D’autre part, c’est pour sécuriser les détroits de cet espace, qui sont autant de points de passages pour le commerce mondial, que la France y entretient une présence. 40% du pétrole mondial passe par le détroit d’Ormuz et 7,5% du commerce maritime mondial transite par la Corne de l’Afrique. Les détroits d’Ormuz, de Malacca, de la Sonde ou de Lombok au large de l’Indonésie, de Palk entre l’Inde et le Sri Lanka, mais aussi les canaux de Suez et du Mozambique font en effet les frais de la piraterie qui sévit dans la région.

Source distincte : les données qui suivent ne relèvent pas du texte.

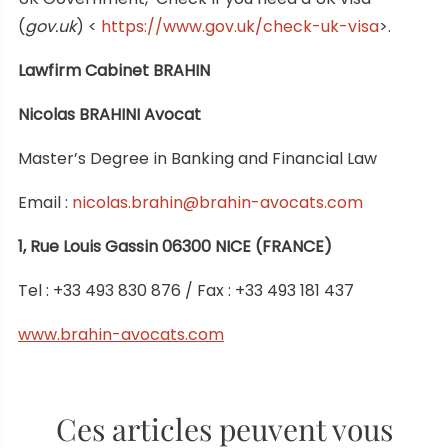
(
gov.uk
) <
https://www.gov.uk/check-uk-visa
>.
Lawfirm Cabinet BRAHIN
Nicolas BRAHINI Avocat
Master’s Degree in Banking and Financial Law
Email :
nicolas.brahin@brahin-avocats.com
1, Rue Louis Gassin 06300 NICE (FRANCE)
Tel : +33 493 830 876 / Fax : +33 493 181 437
www.brahin-avocats.com
Ces articles peuvent vous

Pour contrer ce fléau, la France prend part à l’opération Atalante ou à l’Accord de coopération régionale contre la piraterie et le vol à main armée contre les navires en Asie, organisations mises en place pour sécuriser la zone et permettre la libre circulation du trafic maritime.
Depuis que le centre de gravité des enjeux géopolitiques internationaux se situe en Orient, notre pays entreprend de faire, lui aussi, son « pivot vers l’est ». Six membres du G20, que sont l’Australie, la Chine, la Corée du Sud, l’Inde, l’Indonésie et le Japon sont, en effet, présents dans l’océan Indien. Fort de notre étroite collaboration, depuis plus de trente ans, avec la Commission de l’océan Indien, aux côtés de l’Union des Comores, de Madagascar, de l’île Maurice et des Seychelles, nous détenons également le statut d’acteur majeur de cet espace. Sur le plan proprement stratégique, notre base à Djibouti nous permet le contrôle de l’Afrique de l’Est et du détroit de Bab el-Mandeb, tout comme notre assise aux Émirats arabes unis qui nous ouvre la porte du Golfe et du détroit d’Ormuz. Mais c’est surtout pour faire concurrence, ou, du moins, pour contenir les prétentions de nos partenaires que nous y entretenons une présence constante. Les États-Unis y disposent en effet de la base de Diego Garcia, escale pour leur Ve flotte. D’autre part, les « nouvelles routes de la soie » chinoise tout comme leur stratégie du « collier de perles » font de l’océan Indien « l’étranger proche » de Pékin. L’Inde, outre sa ZEE de plus de 2 000 km2, dispose pour sa part d’une diaspora de 6 à 7 millions de ressortissants en Asie du Sud-Est, en Australie et en Nouvelle-Zélande. Son plan d’armement naval de 2017-2027 prévoit de doubler le nombre de ses bâtiments de surface, sous-marins et aéronefs. Autant d’alertes qui doivent nous faire prendre conscience de la valeur de cet océan.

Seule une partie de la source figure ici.